In the early hours of 16 December, activist group Youth Equality Coalition (YEC) posted a statement to their Instagram page. It detailed the aftermath of a roadblock protest in which YEC have accused Northumbria police of having “violently assaulted” a child involved in the protest.
The protest was carried out in solidarity with eight members of the Filton 24 direct action group who are currently on hunger strike whilst in prison. Their basic rights – including the right to trial – are being denied to them.
YEC blockaded the Tyne bridge in Newcastle in order to raise awareness of the hunger strikers. They wore high-vis vests and keffiyehs, let off smoke canisters, and carried a banner reading “FREE THE HUNGER STRIKERS”.
Youth Equality Coalition speak out
However, YEC have reported that their protest met with brutality from the police. The statement itself began with the words “We are fucking furious”. It went on to explain that:
A child was violently assaulted by Northumbria Police. A child. Thrown into the back of a police car. Face slammed into the road. Dragged across the street in the rain. Forced into a soaking puddle like their body meant nothing. This was not policing. This was a violent assault on a child carried out by the state. This happened at a protest that blocked a highway in solidarity with hunger strikers. Hunger strikers the state is deliberately refusing to release. Hunger strikers the state is actively killing through slow, calculated neglect. When a government watches people starve and refuses to act, that is murder by policy. Free the hunger strikers now.

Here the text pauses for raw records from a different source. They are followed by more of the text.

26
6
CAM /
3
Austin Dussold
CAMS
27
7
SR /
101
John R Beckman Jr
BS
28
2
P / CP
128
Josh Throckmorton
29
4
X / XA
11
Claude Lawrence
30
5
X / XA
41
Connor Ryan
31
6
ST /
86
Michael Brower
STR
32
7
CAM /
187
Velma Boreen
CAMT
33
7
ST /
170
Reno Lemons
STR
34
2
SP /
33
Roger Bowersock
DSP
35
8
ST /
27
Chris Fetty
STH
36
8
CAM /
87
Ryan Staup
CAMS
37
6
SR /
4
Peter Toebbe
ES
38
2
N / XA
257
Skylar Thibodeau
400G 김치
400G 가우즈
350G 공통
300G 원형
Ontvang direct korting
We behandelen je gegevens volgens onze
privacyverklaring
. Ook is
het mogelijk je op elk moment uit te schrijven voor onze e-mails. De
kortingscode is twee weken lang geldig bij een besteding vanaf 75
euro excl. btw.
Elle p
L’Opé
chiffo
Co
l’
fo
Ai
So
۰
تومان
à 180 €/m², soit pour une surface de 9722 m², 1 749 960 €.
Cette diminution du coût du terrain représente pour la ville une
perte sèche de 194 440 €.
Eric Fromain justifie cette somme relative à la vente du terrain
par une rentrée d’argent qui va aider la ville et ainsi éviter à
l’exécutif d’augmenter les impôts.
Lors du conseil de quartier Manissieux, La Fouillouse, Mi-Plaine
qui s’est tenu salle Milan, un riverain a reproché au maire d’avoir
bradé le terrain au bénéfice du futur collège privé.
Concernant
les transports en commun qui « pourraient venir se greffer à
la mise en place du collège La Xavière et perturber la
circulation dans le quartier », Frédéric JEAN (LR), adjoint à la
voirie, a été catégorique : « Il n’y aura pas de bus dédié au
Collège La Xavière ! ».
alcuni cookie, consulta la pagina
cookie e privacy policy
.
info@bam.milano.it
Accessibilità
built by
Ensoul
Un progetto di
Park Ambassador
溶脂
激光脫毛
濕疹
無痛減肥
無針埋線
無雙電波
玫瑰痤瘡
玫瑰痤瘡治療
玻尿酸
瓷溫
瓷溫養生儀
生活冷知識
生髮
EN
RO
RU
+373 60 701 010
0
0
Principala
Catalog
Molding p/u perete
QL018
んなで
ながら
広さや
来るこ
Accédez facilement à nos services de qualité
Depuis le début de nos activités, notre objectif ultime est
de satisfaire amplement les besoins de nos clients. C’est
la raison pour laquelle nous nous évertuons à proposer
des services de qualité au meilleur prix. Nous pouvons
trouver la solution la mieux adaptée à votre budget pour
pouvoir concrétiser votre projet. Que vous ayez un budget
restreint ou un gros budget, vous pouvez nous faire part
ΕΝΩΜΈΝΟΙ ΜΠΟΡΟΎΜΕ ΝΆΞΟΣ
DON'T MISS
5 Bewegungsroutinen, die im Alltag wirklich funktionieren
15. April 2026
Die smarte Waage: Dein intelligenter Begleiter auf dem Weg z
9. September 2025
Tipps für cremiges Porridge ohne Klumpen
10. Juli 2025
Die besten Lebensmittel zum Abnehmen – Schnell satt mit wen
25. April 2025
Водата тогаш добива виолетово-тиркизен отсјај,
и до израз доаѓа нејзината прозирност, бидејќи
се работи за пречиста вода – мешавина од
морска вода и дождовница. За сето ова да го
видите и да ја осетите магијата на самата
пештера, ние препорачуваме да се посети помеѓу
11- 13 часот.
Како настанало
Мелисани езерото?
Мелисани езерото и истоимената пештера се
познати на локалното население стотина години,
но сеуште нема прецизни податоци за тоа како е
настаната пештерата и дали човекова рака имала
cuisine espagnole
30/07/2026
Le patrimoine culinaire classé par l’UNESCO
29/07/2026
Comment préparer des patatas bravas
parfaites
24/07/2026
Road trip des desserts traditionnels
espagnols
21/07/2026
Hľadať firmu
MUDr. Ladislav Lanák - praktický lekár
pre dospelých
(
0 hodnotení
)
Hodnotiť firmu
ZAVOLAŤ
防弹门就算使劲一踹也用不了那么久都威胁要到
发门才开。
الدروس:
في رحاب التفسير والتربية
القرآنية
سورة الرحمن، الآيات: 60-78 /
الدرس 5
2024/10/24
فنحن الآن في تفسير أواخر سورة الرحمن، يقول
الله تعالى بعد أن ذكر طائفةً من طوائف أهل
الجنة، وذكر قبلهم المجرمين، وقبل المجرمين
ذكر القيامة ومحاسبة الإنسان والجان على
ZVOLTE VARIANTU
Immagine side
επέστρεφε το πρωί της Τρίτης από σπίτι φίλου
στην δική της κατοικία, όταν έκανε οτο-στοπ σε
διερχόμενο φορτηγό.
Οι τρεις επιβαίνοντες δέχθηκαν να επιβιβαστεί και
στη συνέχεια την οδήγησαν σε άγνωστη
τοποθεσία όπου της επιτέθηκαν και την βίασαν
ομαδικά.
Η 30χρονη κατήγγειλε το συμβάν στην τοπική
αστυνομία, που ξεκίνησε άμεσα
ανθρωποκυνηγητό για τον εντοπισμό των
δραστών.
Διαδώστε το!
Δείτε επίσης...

The government’s has held the anti-genocide prisoners in prison for more than a year without trial. Both parliamentary politicians and mainstream media like the BBCare currently holding a near-total silence on the topic of the hunger strike rather than address it.
Regarding the assault on yesterday’s protest, YEC’s statement goes on to state that:
This attack was targeted. It was racist. It was intentional. Police do not accidentally brutalise children. They choose who is disposable. They choose whose pain is acceptable. Northumbria police made that choice. This child was targeted for who they are and for standing in solidarity against state violence. You do not get to beat a child and hide behind uniforms, procedure and press statements. […] There is no legitimacy in a system that responds to hunger, protest and solidarity with fists, boots and cages.
‘Fuck the institution’
The statement ends with a powerful statement of rage and frustration at an unjust system:
Fuck Northumbria police. Fuck the institution that protects them. Fuck a state that criminalises protest and enforces suffering. We see this violence clearly and we will name it for what it is.
A child was assaulted. Hunger strikers are dying slowly. This is not justice. This is racist repression and state brutality.
This police response is sadly typical of this tool of the repressive state. The fact that yesterday’s protest was being carried out by children was no matter. An officer used force against a child because they saw a protest that must be stopped, not a youth crying out against injustice.